View on GitHub

thirdwave

Big Data

Link

Big data is a big business, even if everyone working in the field actually hates the term. Some argue it’s too broad, others say it’s purposely all-encompassing.

U have to know when big data is good and when it is not. In terms of modeling (summarizing it) it is good when the dimensionality of your data is high. By dimensionality I mean the “columns” in a tabular data format. If I had a table of average temparature per year and country, dimensions would be country and temparature. If I had the number of brilliant people in those countries who do not believe global warming, that would be another dimension (would that column always be zero? hmm).

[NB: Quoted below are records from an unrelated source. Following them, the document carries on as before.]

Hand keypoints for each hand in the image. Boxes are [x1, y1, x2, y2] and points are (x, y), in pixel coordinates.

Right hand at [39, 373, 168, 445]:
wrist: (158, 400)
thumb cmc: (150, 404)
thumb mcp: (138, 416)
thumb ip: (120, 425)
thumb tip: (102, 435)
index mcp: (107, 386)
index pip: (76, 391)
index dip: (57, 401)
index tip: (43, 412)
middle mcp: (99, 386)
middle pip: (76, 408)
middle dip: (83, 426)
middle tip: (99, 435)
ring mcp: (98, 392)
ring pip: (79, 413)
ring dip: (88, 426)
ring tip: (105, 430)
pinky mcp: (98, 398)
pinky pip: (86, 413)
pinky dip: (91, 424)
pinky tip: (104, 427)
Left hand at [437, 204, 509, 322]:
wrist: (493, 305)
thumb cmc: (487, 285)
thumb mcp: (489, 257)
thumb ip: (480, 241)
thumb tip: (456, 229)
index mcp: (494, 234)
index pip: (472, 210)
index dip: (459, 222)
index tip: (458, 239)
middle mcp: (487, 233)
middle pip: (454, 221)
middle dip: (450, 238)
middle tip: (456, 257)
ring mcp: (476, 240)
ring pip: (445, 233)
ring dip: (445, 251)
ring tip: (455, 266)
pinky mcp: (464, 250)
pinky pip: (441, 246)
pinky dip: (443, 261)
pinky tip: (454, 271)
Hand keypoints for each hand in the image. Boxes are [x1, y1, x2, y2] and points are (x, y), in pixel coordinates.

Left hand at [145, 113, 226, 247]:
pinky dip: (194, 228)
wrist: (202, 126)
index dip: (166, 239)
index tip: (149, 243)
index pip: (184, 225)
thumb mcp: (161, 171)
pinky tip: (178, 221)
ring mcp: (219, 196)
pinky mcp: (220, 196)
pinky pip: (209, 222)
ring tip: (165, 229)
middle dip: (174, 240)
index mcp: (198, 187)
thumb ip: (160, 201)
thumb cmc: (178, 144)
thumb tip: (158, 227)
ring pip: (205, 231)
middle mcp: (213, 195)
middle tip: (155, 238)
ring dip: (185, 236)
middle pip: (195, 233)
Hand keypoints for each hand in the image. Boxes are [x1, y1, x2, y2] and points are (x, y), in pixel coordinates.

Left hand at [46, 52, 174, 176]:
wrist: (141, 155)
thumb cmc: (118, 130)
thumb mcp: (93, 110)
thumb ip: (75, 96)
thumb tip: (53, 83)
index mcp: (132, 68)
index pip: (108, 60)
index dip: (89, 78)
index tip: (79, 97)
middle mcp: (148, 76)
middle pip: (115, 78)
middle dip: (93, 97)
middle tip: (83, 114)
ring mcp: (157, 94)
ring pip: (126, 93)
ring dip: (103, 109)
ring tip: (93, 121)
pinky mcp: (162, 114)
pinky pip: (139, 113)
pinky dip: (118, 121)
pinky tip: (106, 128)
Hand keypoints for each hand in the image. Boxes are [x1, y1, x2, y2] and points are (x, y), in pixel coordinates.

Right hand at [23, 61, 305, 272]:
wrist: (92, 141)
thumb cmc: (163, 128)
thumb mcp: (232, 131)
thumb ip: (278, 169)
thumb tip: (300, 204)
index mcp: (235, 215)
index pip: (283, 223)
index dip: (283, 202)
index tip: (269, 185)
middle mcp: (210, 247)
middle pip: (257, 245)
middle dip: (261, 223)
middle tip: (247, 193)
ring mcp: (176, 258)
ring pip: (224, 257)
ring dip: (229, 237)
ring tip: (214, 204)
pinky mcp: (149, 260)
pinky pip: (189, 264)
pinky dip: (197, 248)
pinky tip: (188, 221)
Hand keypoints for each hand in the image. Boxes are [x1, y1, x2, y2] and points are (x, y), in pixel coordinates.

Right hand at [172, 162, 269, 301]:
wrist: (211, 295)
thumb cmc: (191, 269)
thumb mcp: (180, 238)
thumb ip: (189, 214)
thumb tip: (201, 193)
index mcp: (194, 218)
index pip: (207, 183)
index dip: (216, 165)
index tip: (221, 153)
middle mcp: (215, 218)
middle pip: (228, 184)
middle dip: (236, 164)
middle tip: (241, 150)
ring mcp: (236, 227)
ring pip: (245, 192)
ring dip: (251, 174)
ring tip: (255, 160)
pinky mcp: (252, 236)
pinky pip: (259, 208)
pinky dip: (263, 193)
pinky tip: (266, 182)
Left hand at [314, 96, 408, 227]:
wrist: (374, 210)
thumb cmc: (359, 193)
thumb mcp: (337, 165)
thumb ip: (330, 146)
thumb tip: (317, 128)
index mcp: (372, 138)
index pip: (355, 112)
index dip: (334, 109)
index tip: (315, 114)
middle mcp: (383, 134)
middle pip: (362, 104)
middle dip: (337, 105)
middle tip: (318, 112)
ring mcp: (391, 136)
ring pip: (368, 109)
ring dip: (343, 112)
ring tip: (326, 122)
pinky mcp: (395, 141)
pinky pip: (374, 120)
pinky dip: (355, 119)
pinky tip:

Now intuitively it makes sense when these dimensions are in the thousands, millions or billions, having more data would show more combinations of them, and increase chances for pattern matching. Somewhat related to this, there was an argument started by Norvig of Google who said “more data beats better algorithm”. There were objections. It needs to remembered though Norvig deals a lot with natural language processing, and in those problems the dimensionality is naturally high. Every word in a language in essence becomes a dimension for NLP ppl. With problems with lower dimensions, more data might not make a difference, as data scientist from Netflix aptly demonstrated (he also answers Norvig in the presentation). He showed a graph too, it’s like, after 2 mil data points for this particular model, there is no improvement in accuracy.

And sometimes there are cases when the output of the processing is big; Google computes a rank for all pages on the Net, in that case the input is big because the output is big.